### PROVIDED TEXT
:::

- Developer: Gaelco
- Publisher: Gaelco
- Director: Julian Goicoa
- Programmers: Albert Sunyer Luis Jonama
- Artists: Toni López Yeste Xavier Arrebola G.
- Writer: Toni López Yeste
- Composer: Josep Quingles
- Platform: Arcade
- Release: ESP: 1991;
- Genre: Platform
- Modes: Single-player, multiplayer

= Big Karnak =

1991 video game

Big Karnak is a platform game developed and published by Gaelco. It was released in arcades in 1991. Taking place in Ancient Egypt, players assume the role of a pharaoh warrior who embarks on a journey to save his wife while fighting against mythical beings and Egyptian gods. The game was a commercial success for Gaelco and received positive reviews.

== Gameplay ==

Gameplay screenshot

Big Karnak is a platform game reminiscent of Trojan and Ghouls 'n Ghosts, where players assume the role of a pharaoh warrior who embarks on a journey through four increasingly difficult levels taking place in an Ancient Egypt setting to save his wife by defeating the Egyptian gods Horus, Nut, Isis and Osiris.

:::

### TASKS TO PERFORM
1. Write out the passage of the Big Karnak text that opens with the words containing "Big Karnak is a platform game developed" and closes with "Isis and Osiris.".
2. In the Big Karnak text, which Egyptian gods must the pharaoh warrior defeat to save his wife?

:::

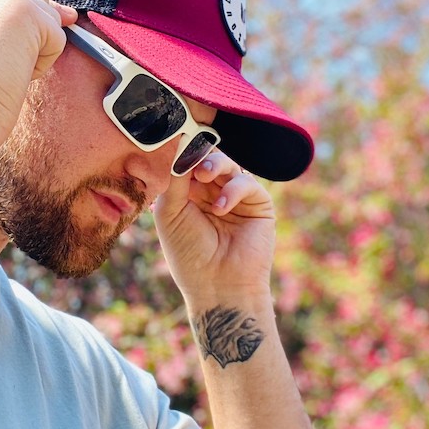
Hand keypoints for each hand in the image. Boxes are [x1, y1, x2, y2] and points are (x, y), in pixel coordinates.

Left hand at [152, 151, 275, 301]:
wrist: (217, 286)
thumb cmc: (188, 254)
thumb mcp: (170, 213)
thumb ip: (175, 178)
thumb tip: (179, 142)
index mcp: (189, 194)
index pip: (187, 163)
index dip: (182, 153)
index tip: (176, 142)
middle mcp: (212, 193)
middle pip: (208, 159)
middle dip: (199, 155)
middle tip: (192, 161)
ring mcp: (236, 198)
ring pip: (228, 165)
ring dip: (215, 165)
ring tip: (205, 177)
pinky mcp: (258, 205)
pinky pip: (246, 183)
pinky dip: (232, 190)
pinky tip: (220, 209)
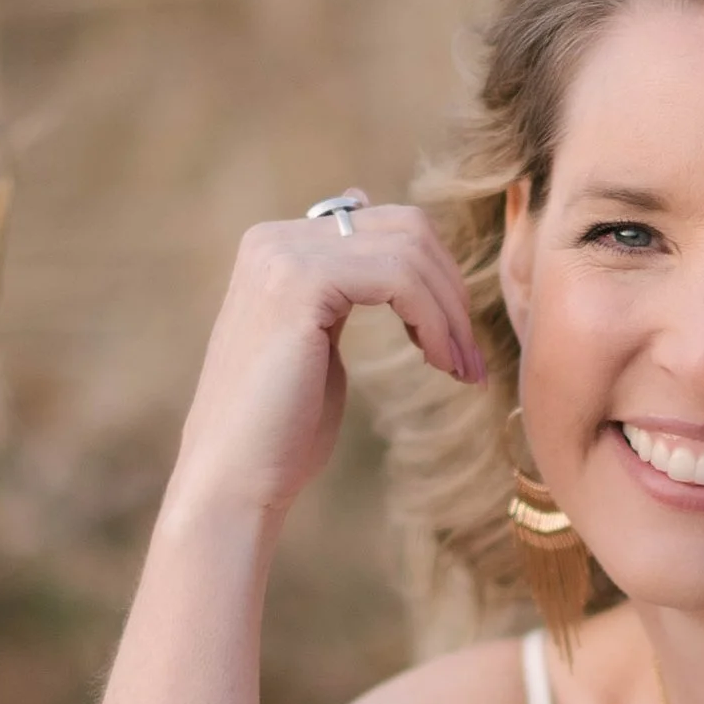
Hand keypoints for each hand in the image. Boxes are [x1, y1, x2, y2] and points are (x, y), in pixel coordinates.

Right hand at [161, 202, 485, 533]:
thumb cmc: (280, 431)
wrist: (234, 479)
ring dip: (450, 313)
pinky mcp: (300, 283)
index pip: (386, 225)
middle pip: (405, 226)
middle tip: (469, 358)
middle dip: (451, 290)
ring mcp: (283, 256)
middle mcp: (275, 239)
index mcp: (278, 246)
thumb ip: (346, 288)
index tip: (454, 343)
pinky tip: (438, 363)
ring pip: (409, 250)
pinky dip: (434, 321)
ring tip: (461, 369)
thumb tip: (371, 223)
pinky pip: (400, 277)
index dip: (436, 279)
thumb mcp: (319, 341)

:::

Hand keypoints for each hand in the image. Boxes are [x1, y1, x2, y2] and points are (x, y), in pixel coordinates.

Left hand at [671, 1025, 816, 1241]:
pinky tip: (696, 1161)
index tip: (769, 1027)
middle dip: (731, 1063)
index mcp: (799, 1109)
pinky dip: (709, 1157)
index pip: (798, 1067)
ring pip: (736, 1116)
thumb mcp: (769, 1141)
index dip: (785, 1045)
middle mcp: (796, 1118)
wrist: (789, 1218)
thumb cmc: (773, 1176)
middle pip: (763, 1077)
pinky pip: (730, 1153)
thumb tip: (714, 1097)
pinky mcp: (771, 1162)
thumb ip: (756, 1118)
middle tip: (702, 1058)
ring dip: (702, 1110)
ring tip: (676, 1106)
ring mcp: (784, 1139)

:::

### ANSWERS GIVEN
1.
Big Karnak is a platform game developed and published by Gaelco. It was released in arcades in 1991. Taking place in Ancient Egypt, players assume the role of a pharaoh warrior who embarks on a journey to save his wife while fighting against mythical beings and Egyptian gods. The game was a commercial success for Gaelco and received positive reviews.

== Gameplay ==

Gameplay screenshot

Big Karnak is a platform game reminiscent of Trojan and Ghouls 'n Ghosts, where players assume the role of a pharaoh warrior who embarks on a journey through four increasingly difficult levels taking place in an Ancient Egypt setting to save his wife by defeating the Egyptian gods Horus, Nut, Isis and Osiris.

2. Horus, Nut, Isis and Osiris.